Question

What is the equation of the line that passes through the given pair points in slope-intercept form?
a.(2, 5.1) and (−1, −0.5) b. (−2, 3) and (3, −4)

Answer 1

a) The equation of the line is $y=\frac{5.6x}{3} + \frac{4.1}{3}$.

b) The equation of the line is $y=\frac{-7x}{5} +\frac{1}{5}$.

Step-by-step explanation:

a) Given, (x₁ , y₁) = (2, 5.1)    and (x₂ , y₂) = (-1, -0.5)
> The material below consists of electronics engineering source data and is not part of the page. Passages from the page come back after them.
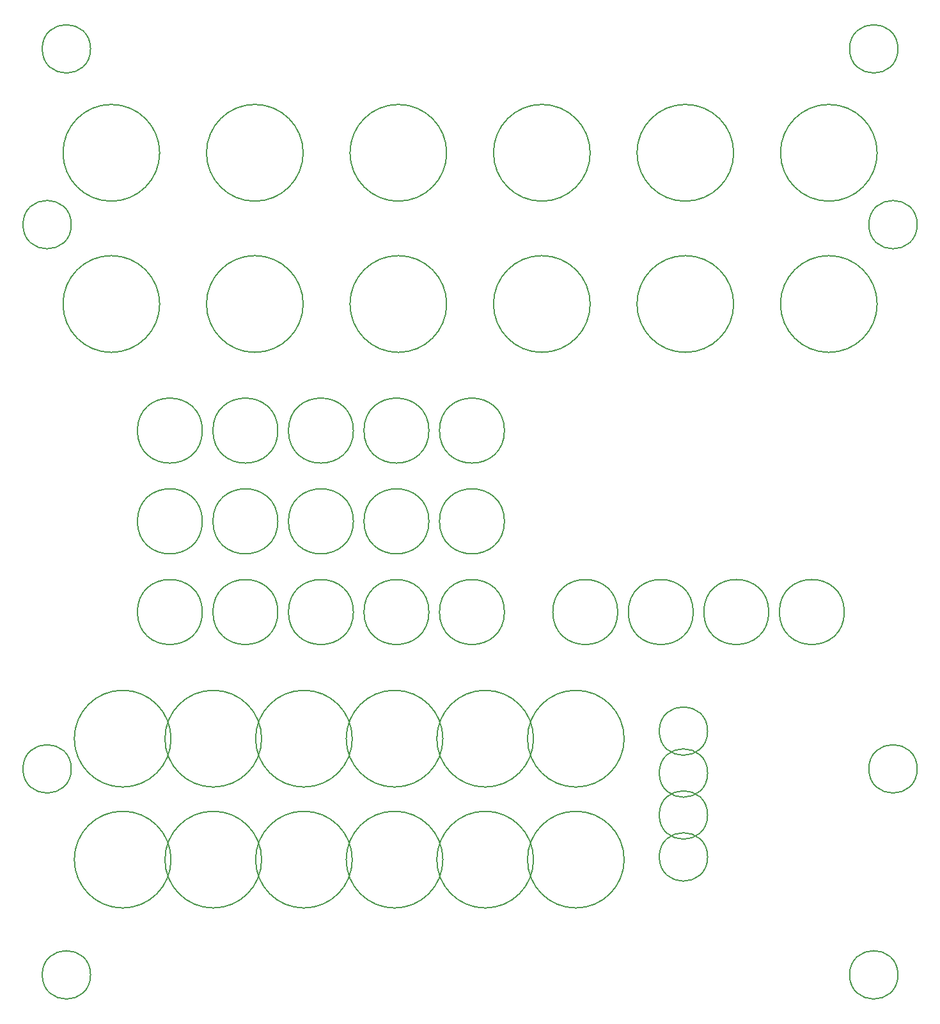
<source format=gbr>
%TF.GenerationSoftware,KiCad,Pcbnew,7.0.2*%
%TF.CreationDate,2025-02-19T16:58:47+00:00*%
%TF.ProjectId,dk2_04_panel,646b325f-3034-45f7-9061-6e656c2e6b69,rev?*%
%TF.SameCoordinates,Original*%
%TF.FileFunction,Other,Comment*%
%FSLAX46Y46*%
G04 Gerber Fmt 4.6, Leading zero omitted, Abs format (unit mm)*
G04 Created by KiCad (PCBNEW 7.0.2) date 2025-02-19 16:58:47*
%MOMM*%
%LPD*%
G01*
G04 APERTURE LIST*
%ADD10C,0.150000*%
G04 APERTURE END LIST*
D10*
%TO.C,H37*%
X109550000Y-99250000D02*
G75*
G03*
X109550000Y-99250000I-4300000J0D01*
G01*
%TO.C,H4*%
X136650000Y-147250000D02*
G75*
G03*
X136650000Y-147250000I-3200000J0D01*
G01*
%TO.C,H14*%
X100400000Y-116000000D02*
G75*
G03*
X100400000Y-116000000I-6400000J0D01*
G01*
%TO.C,H35*%
X84550000Y-99250000D02*
G75*
G03*
X84550000Y-99250000I-4300000J0D01*
G01*
%TO.C,H45*%
X133900000Y-38500000D02*
G75*
G03*
X133900000Y-38500000I-6400000J0D01*
G01*
%TO.C,H41*%
X57900000Y-38500000D02*
G75*
G03*
X57900000Y-38500000I-6400000J0D01*
G01*
%TO.C,H12*%
X76400000Y-116000000D02*
G75*
G03*
X76400000Y-116000000I-6400000J0D01*
G01*
%TO.C,H20*%
X100400000Y-132000000D02*
G75*
G03*
X100400000Y-132000000I-6400000J0D01*
G01*
%TO.C,H16*%
X52400000Y-132000000D02*
G75*
G03*
X52400000Y-132000000I-6400000J0D01*
G01*
%TO.C,H23*%
X64550000Y-75250000D02*
G75*
G03*
X64550000Y-75250000I-4300000J0D01*
G01*
%TO.C,H6*%
X139200000Y-48000000D02*
G75*
G03*
X139200000Y-48000000I-3200000J0D01*
G01*
%TO.C,H18*%
X76400000Y-132000000D02*
G75*
G03*
X76400000Y-132000000I-6400000J0D01*
G01*
%TO.C,H42*%
X76900000Y-38500000D02*
G75*
G03*
X76900000Y-38500000I-6400000J0D01*
G01*
%TO.C,H54*%
X111450000Y-126100000D02*
G75*
G03*
X111450000Y-126100000I-3200000J0D01*
G01*
%TO.C,H52*%
X111450000Y-115000000D02*
G75*
G03*
X111450000Y-115000000I-3200000J0D01*
G01*
%TO.C,H9*%
X40400000Y-116000000D02*
G75*
G03*
X40400000Y-116000000I-6400000J0D01*
G01*
%TO.C,H39*%
X129550000Y-99250000D02*
G75*
G03*
X129550000Y-99250000I-4300000J0D01*
G01*
%TO.C,H17*%
X64400000Y-132000000D02*
G75*
G03*
X64400000Y-132000000I-6400000J0D01*
G01*
%TO.C,H46*%
X38900000Y-58500000D02*
G75*
G03*
X38900000Y-58500000I-6400000J0D01*
G01*
%TO.C,H47*%
X57900000Y-58500000D02*
G75*
G03*
X57900000Y-58500000I-6400000J0D01*
G01*
%TO.C,H3*%
X29750000Y-147250000D02*
G75*
G03*
X29750000Y-147250000I-3200000J0D01*
G01*
%TO.C,H11*%
X64400000Y-116000000D02*
G75*
G03*
X64400000Y-116000000I-6400000J0D01*
G01*
%TO.C,H38*%
X119550000Y-99250000D02*
G75*
G03*
X119550000Y-99250000I-4300000J0D01*
G01*
%TO.C,H33*%
X64550000Y-99250000D02*
G75*
G03*
X64550000Y-99250000I-4300000J0D01*
G01*
%TO.C,H19*%
X88400000Y-132000000D02*
G75*
G03*
X88400000Y-132000000I-6400000J0D01*
G01*
%TO.C,H31*%
X44550000Y-99250000D02*
G75*
G03*
X44550000Y-99250000I-4300000J0D01*
G01*
%TO.C,H5*%
X27200000Y-48000000D02*
G75*
G03*
X27200000Y-48000000I-3200000J0D01*
G01*
%TO.C,H15*%
X40400000Y-132000000D02*
G75*
G03*
X40400000Y-132000000I-6400000J0D01*
G01*
%TO.C,H24*%
X74550000Y-75250000D02*
G75*
G03*
X74550000Y-75250000I-4300000J0D01*
G01*
%TO.C,H48*%
X76900000Y-58500000D02*
G75*
G03*
X76900000Y-58500000I-6400000J0D01*
G01*
%TO.C,H40*%
X38900000Y-38500000D02*
G75*
G03*
X38900000Y-38500000I-6400000J0D01*
G01*
%TO.C,H7*%
X27200000Y-120000000D02*
G75*
G03*
X27200000Y-120000000I-3200000J0D01*
G01*
%TO.C,H34*%
X74550000Y-99250000D02*
G75*
G03*
X74550000Y-99250000I-4300000J0D01*
G01*
%TO.C,H28*%
X64550000Y-87250000D02*
G75*
G03*
X64550000Y-87250000I-4300000J0D01*
G01*
%TO.C,H2*%
X136650000Y-24750000D02*
G75*
G03*
X136650000Y-24750000I-3200000J0D01*
G01*
%TO.C,H51*%
X133900000Y-58500000D02*
G75*
G03*
X133900000Y-58500000I-6400000J0D01*
G01*
%TO.C,H27*%
X54550000Y-87250000D02*
G75*
G03*
X54550000Y-87250000I-4300000J0D01*
G01*
%TO.C,H43*%
X95900000Y-38500000D02*
G75*
G03*
X95900000Y-38500000I-6400000J0D01*
G01*
%TO.C,H50*%
X114900000Y-58500000D02*
G75*
G03*
X114900000Y-58500000I-6400000J0D01*
G01*
%TO.C,H25*%
X84550000Y-75250000D02*
G75*
G03*
X84550000Y-75250000I-4300000J0D01*
G01*
%TO.C,H53*%
X111450000Y-120550000D02*
G75*
G03*
X111450000Y-120550000I-3200000J0D01*
G01*
%TO.C,H8*%
X139200000Y-120000000D02*
G75*
G03*
X139200000Y-120000000I-3200000J0D01*
G01*
%TO.C,H10*%
X52400000Y-116000000D02*
G75*
G03*
X52400000Y-116000000I-6400000J0D01*
G01*
%TO.C,H32*%
X54550000Y-99250000D02*
G75*
G03*
X54550000Y-99250000I-4300000J0D01*
G01*
%TO.C,H26*%
X44550000Y-87250000D02*
G75*
G03*
X44550000Y-87250000I-4300000J0D01*
G01*
%TO.C,H13*%
X88400000Y-116000000D02*
G75*
G03*
X88400000Y-116000000I-6400000J0D01*
G01*
%TO.C,H21*%
X44550000Y-75250000D02*
G75*
G03*
X44550000Y-75250000I-4300000J0D01*
G01*
%TO.C,H30*%
X84550000Y-87250000D02*
G75*
G03*
X84550000Y-87250000I-4300000J0D01*
G01*
%TO.C,H1*%
X29750000Y-24750000D02*
G75*
G03*
X29750000Y-24750000I-3200000J0D01*
G01*
%TO.C,H22*%
X54550000Y-75250000D02*
G75*
G03*
X54550000Y-75250000I-4300000J0D01*
G01*
%TO.C,H55*%
X111450000Y-131650000D02*
G75*
G03*
X111450000Y-131650000I-3200000J0D01*
G01*
%TO.C,H36*%
X99550000Y-99250000D02*
G75*
G03*
X99550000Y-99250000I-4300000J0D01*
G01*
%TO.C,H49*%
X95900000Y-58500000D02*
G75*
G03*
X95900000Y-58500000I-6400000J0D01*
G01*
%TO.C,H44*%
X114900000Y-38500000D02*
G75*
G03*
X114900000Y-38500000I-6400000J0D01*
G01*
%TO.C,H29*%
X74550000Y-87250000D02*
G75*
G03*
X74550000Y-87250000I-4300000J0D01*
G01*
%TD*%
M02*

</source>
Equation of line passes through (x₁ , y₁) and (x₂ , y₂),

$y - y_{1} = \frac{(y_{2}-y_{1} )}{(x_{2} -x_{1})}(x -x_{1} )$

Now, plug the values in the formula,

$y-5.1 =\frac{(-0.5-5.1)}{(-1-2)} (x-2)\\=> y - 5.1 = \frac{-5.6}{-3} (x-2)\\=> -3y + 15.3 = -5.6x + 11.2\\=> 3y = 5.6x + 4.1\\=> y = \frac{5.6x}{3} +\frac{4.1}{3}$

Hence, the equation of the line is $y=\frac{5.6x}{3} + \frac{4.1}{3}$.

b) Given, (x₁ , y₁) = (-2, 3) and (x₂ , y₂) = (3, -4)

Equation of line passes through (x₁ , y₁) and (x₂ , y₂),

$y - y_{1} = \frac{(y_{2}-y_{1} )}{(x_{2} -x_{1})}(x -x_{1} )$

Now, plug the values in the formula,

$y-3 = \frac{(-4-3)}{(3-(-2))} (x-(-2))\\=> y - 3 = \frac{-7}{5} (x+2)\\=> 5y - 15 = -7x - 14\\=> 5y = -7x + 1\\=> y = \frac{-7x}{5} +\frac{1}{5}$

Hence, the equation of the line is $y=\frac{-7x}{5} +\frac{1}{5}$.